Have you ever wondered what it might be like to drive your car on the streets of another planet? Going for a drive on a less-traveled path is a way to hurtle yourself into something new, and there you would’ve chosen the real unknown. Like any other day, you’d sit at the steering wheel and stare out at the world in front of you, but it would look so different: the colors would be warped, the landscape would be full of rocks you’ve never seen, there might be some previously unimaginable life form. This is the kind of extraterrestrial terrain Samara Lubelski conjures on V1/V2, a violin record that reshapes the instrument’s woody textures into otherworldly electricity. It’s an album of eerie breezes and strung-out screeches, shimmers that reach us from lightyears away. But most of all, Lubelski takes the instrument and drives it down the back roads as a means of meditating on the violin’s endless possibilities.
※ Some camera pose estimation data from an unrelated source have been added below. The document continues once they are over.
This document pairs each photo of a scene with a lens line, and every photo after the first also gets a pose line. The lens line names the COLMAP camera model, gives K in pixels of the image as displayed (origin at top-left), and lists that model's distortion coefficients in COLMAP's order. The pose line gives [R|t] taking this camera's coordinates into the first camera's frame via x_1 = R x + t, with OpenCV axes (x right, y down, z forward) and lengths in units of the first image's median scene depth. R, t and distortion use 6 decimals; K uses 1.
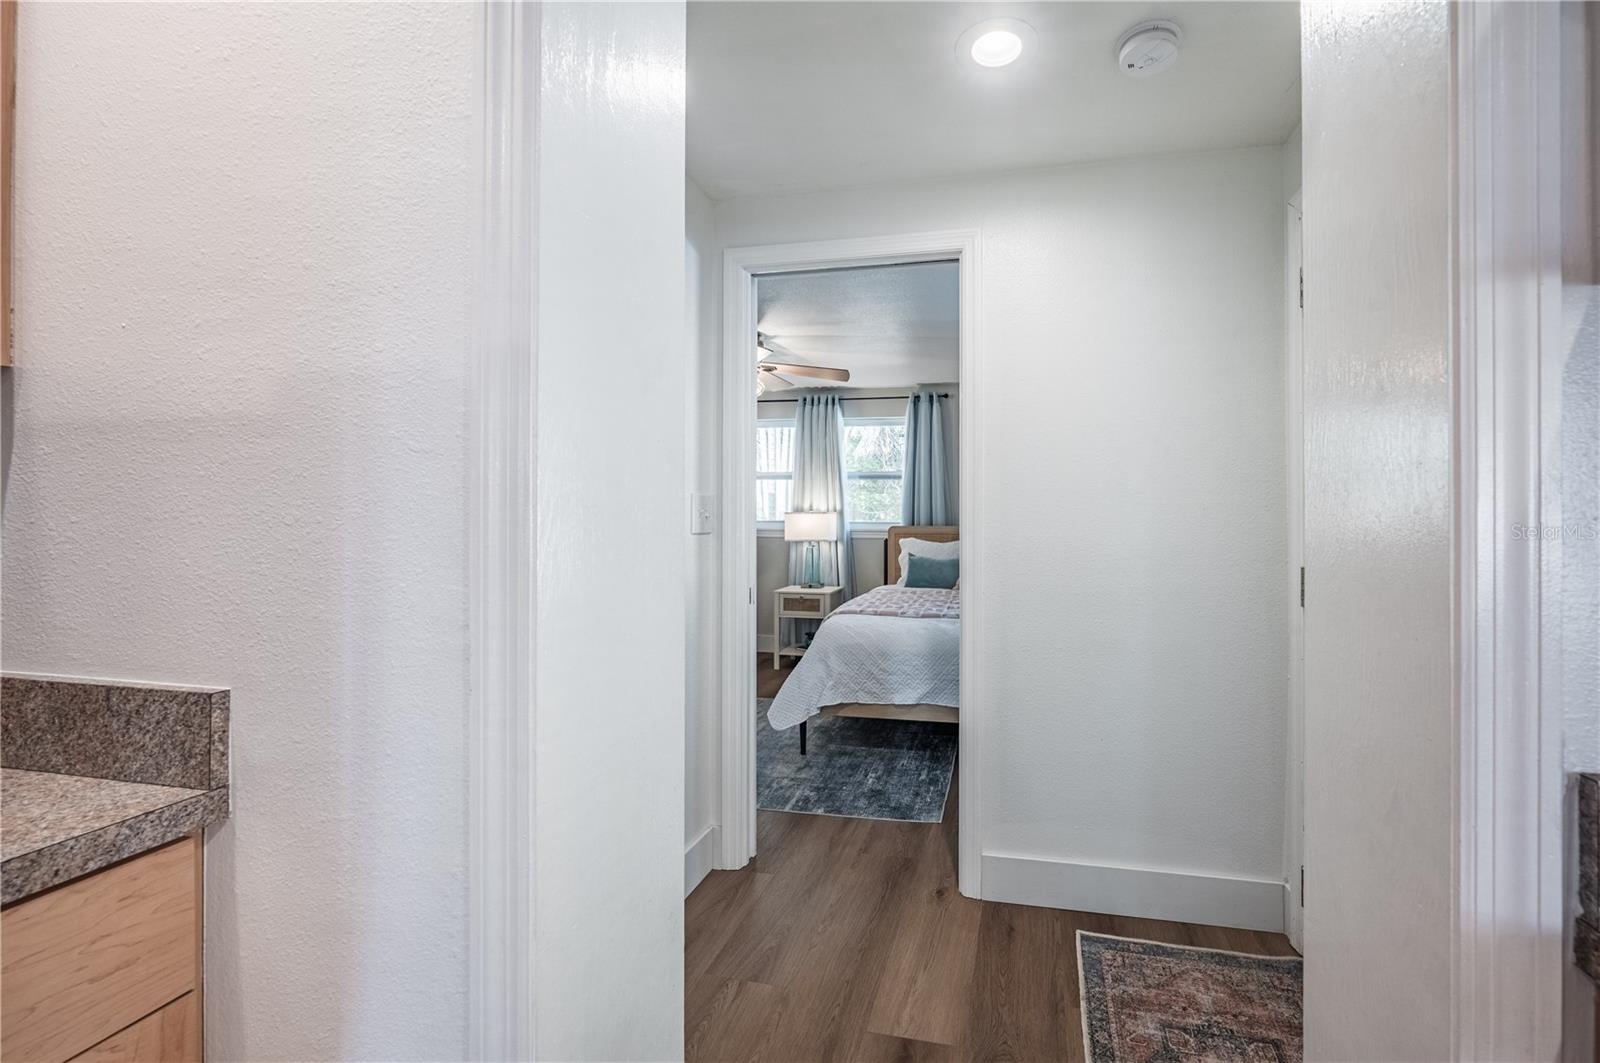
lens RADIAL K [[638.8, 0, 891.9], [0, 638.8, 520.6], [0, 0, 1]] dist [0.001193, 0.000528]
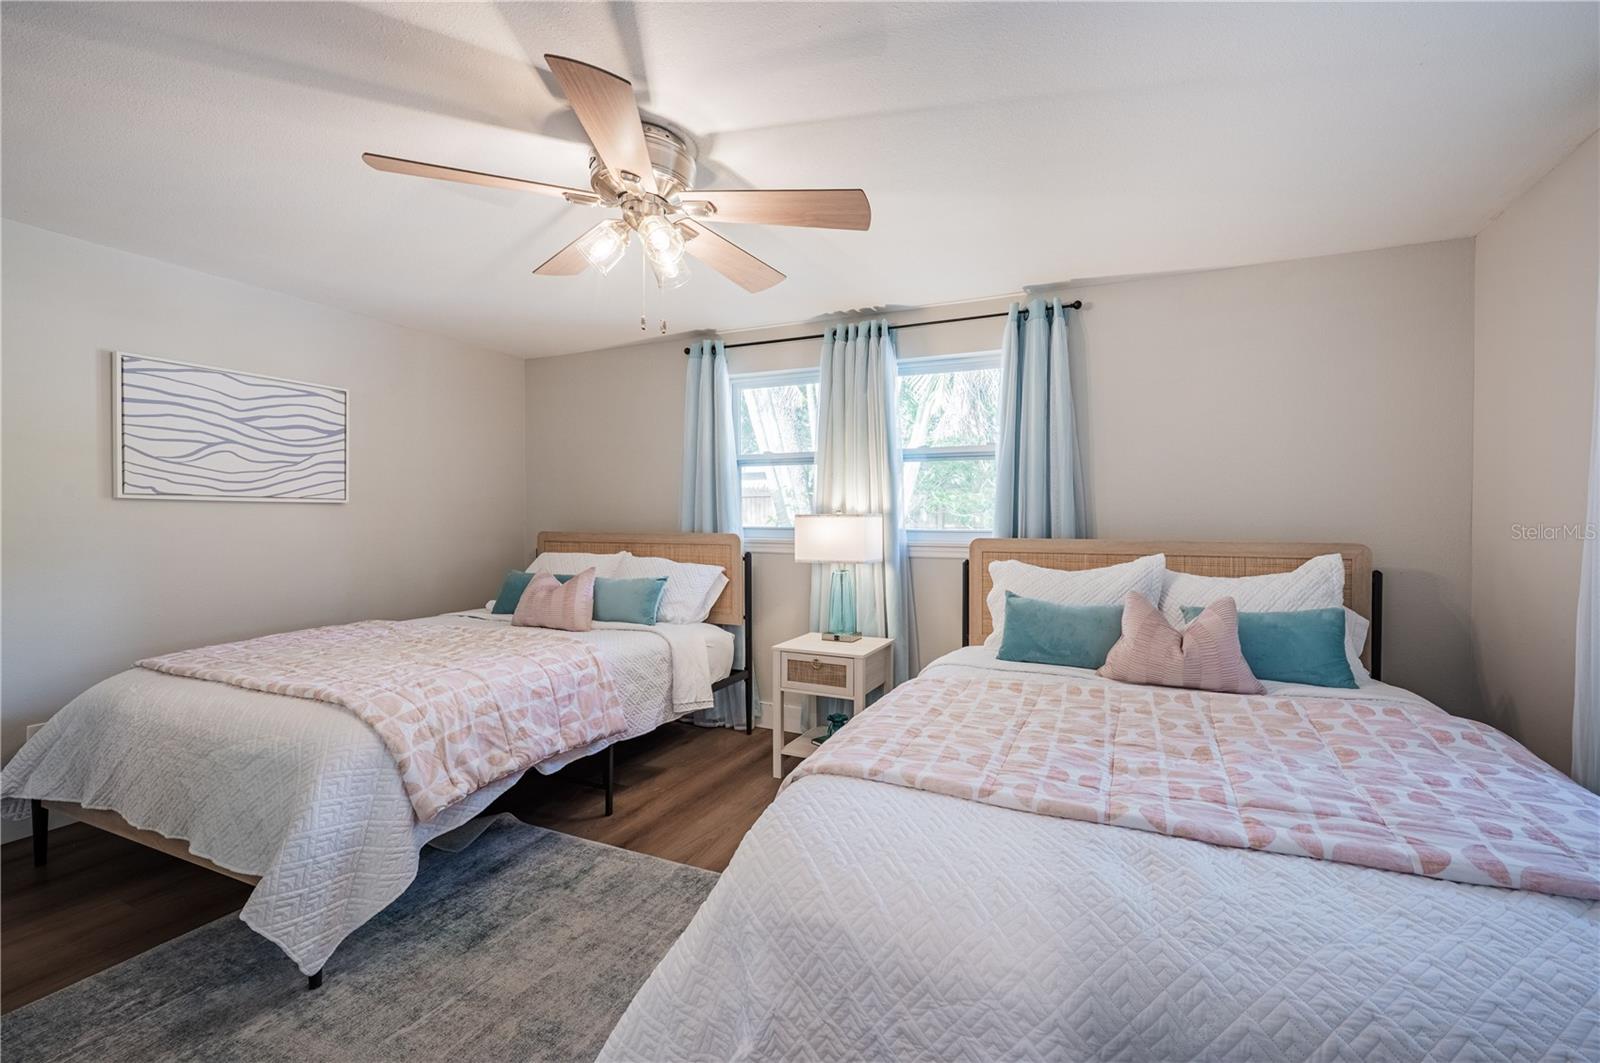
lens RADIAL K [[638.8, 0, 837.3], [0, 638.8, 531.0], [0, 0, 1]] dist [0.001193, 0.000528]
pose [[0.971888, 0.003177, -0.235422, 0.013023], [-0.000565, 0.999938, 0.011164, -0.004182], [0.235443, -0.010717, 0.971829, 0.405346]]
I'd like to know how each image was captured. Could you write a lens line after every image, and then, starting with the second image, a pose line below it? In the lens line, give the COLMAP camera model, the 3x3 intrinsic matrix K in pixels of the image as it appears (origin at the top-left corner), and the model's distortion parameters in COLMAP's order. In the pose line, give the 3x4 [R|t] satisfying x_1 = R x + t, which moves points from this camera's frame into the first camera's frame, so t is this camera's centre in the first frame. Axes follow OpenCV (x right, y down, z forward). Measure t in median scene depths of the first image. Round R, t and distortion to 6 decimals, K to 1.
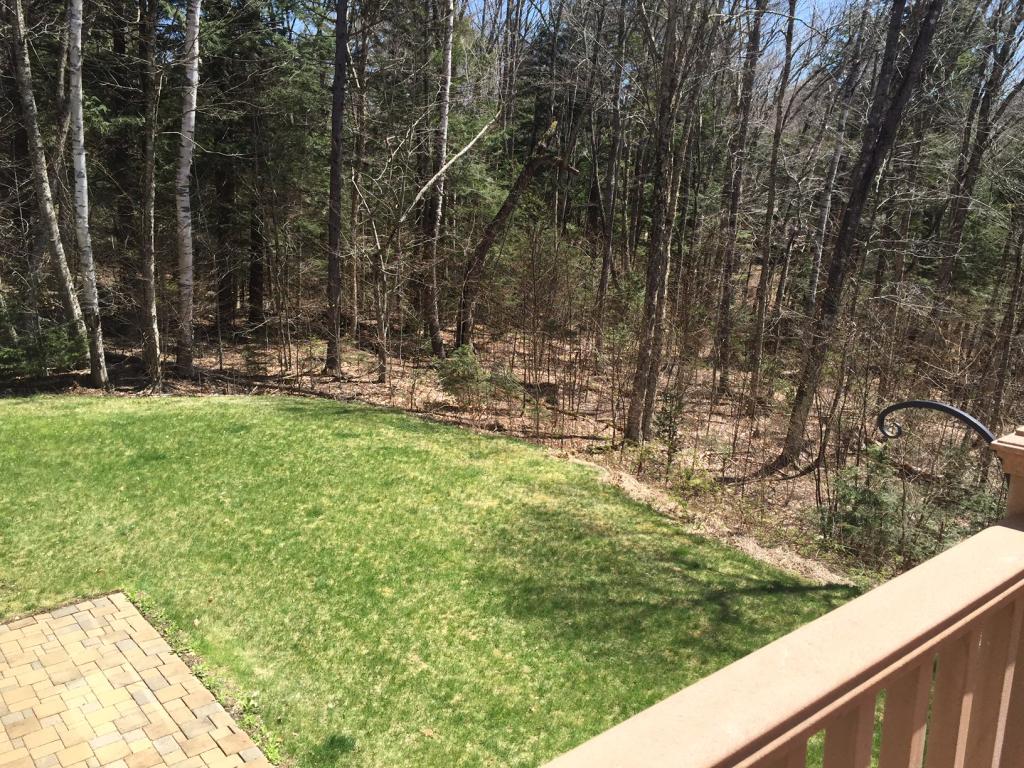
lens RADIAL K [[876.4, 0, 518.3], [0, 876.4, 391.8], [0, 0, 1]] dist [0.077837, -0.094222]
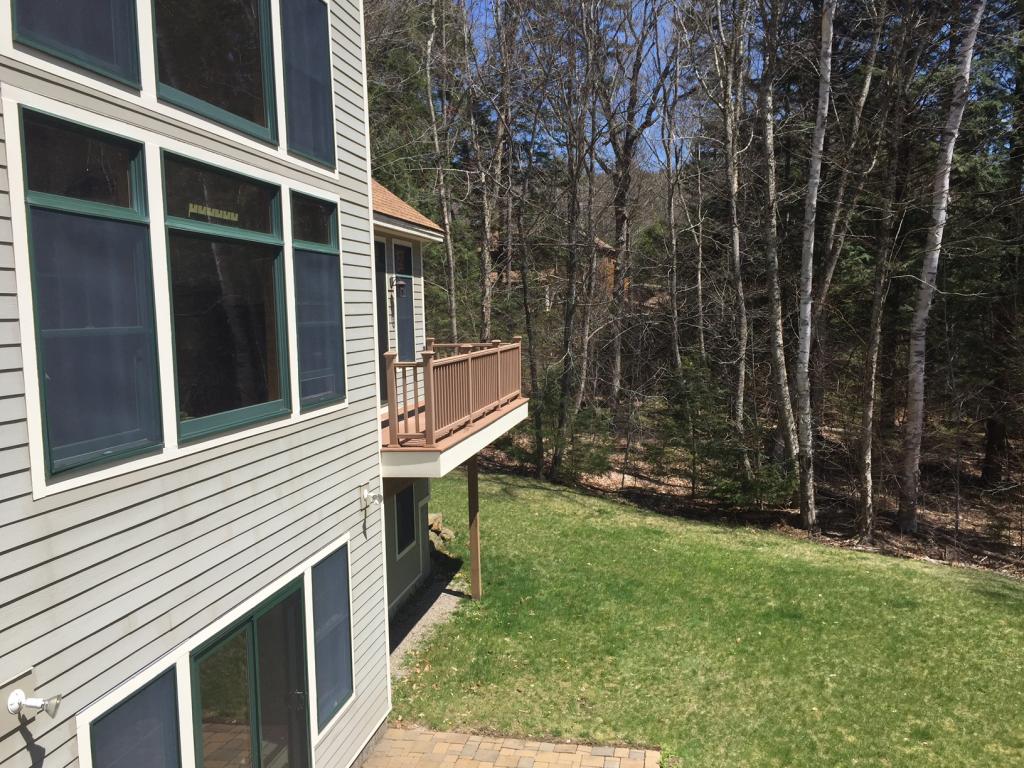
lens RADIAL K [[876.4, 0, 512.4], [0, 876.4, 386.7], [0, 0, 1]] dist [0.077837, -0.094222]
pose [[0.627652, 0.031442, -0.777859, 0.091627], [-0.153832, 0.984492, -0.084332, -0.028230], [0.763144, 0.172591, 0.622755, 0.100937]]
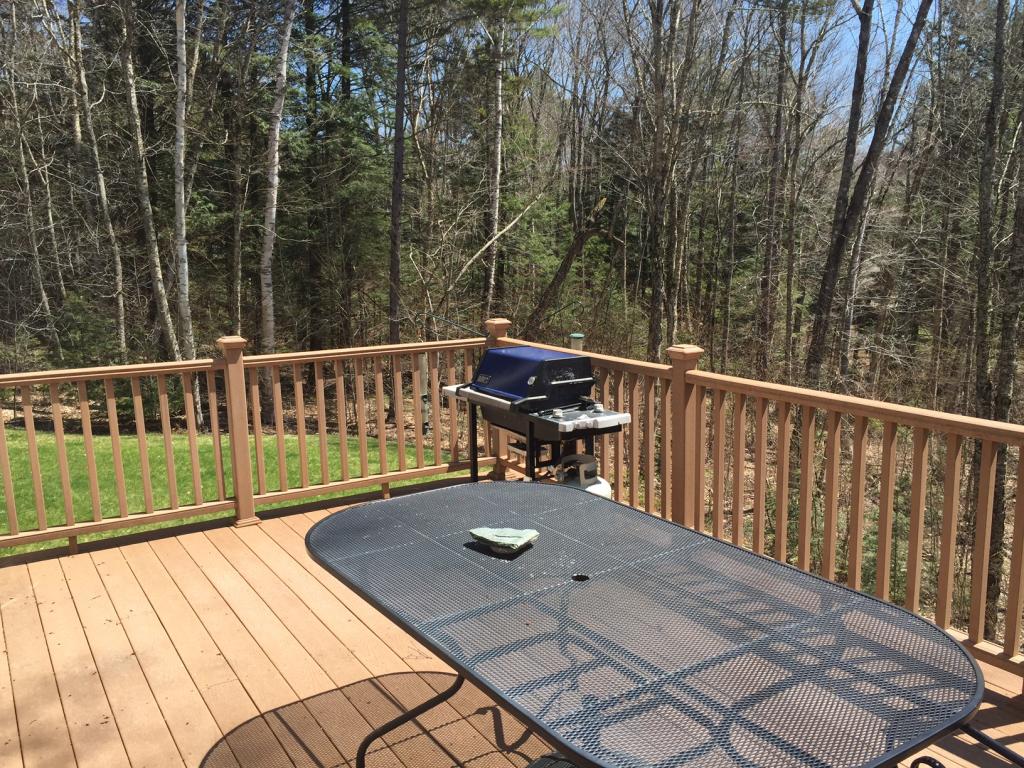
lens RADIAL K [[876.4, 0, 531.7], [0, 876.4, 402.9], [0, 0, 1]] dist [0.077837, -0.094222]
pose [[0.992154, -0.007487, -0.124796, 0.150709], [-0.000186, 0.998116, -0.061359, 0.035295], [0.125020, 0.060900, 0.990283, -0.171839]]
This isn’t a completely new idea for Lubelski, whose work has always found unexpected places and also spans several musical realms. The New York-based multi-instrumentalist has played in the goth band Of A Mesh, with indie rock bands like The Sonora Pine, and in many improvisatory settings, including her duo project with guitarist Bill Nace that explores the droning, ecstatic, and massive sound of her instrument. Other recent solo work, like 2020’s Partial Infinite Sequence, has zoomed in on the minutiae of each note. With V1/V2, she comes from the same texturally focused perspective, but sculpts something more amorphous, metallic, and futuristic.
Much of the album feels mysterious and amorphous, but at its root are several clearly articulated phrases. Both pieces explore the same palette of stacked violin tremolos and oscillating waves, blending razor-sharp slashes with brittle, echoing tremolos. The music moves in oscillating waves, entering at hyper speed and then receding back into a trot. Her dynamics, too, shift with the drag of her bow, sprinting from piercing forte back down to a hushed piano. The effect is that of instability and change, of constant evolution.
While both tracks are quite similar, which can become monotonous, “V2” offers the most dynamic version of Lubelski’s vision. Here, ghostly tremolos seamlessly blend into shockwave-like winds, and the dichotomy of piercing phrases and hazy clouds feels its strongest. It’s also more divergent, in that it embraces both the tension of the music’s eeriness and its release. By the end of the track, there’s a deep exhale accompanied by a final letting go. It’s as if the instrument has landed back on Earth, ready to tell the story of where it went.
But before landing back on home turf, let’s go back to outer space for a second. The violin itself is something so familiar — an instrument with centuries of history and tradition(s) from which to draw. Lubelski still plays the tremolos but turns them into alien transmissions. Her instrument often sounds nothing like a violin, save for the sound of horse hair and rosin against metal string. It’s true: There’s always something left to discover, on Earth and beyond.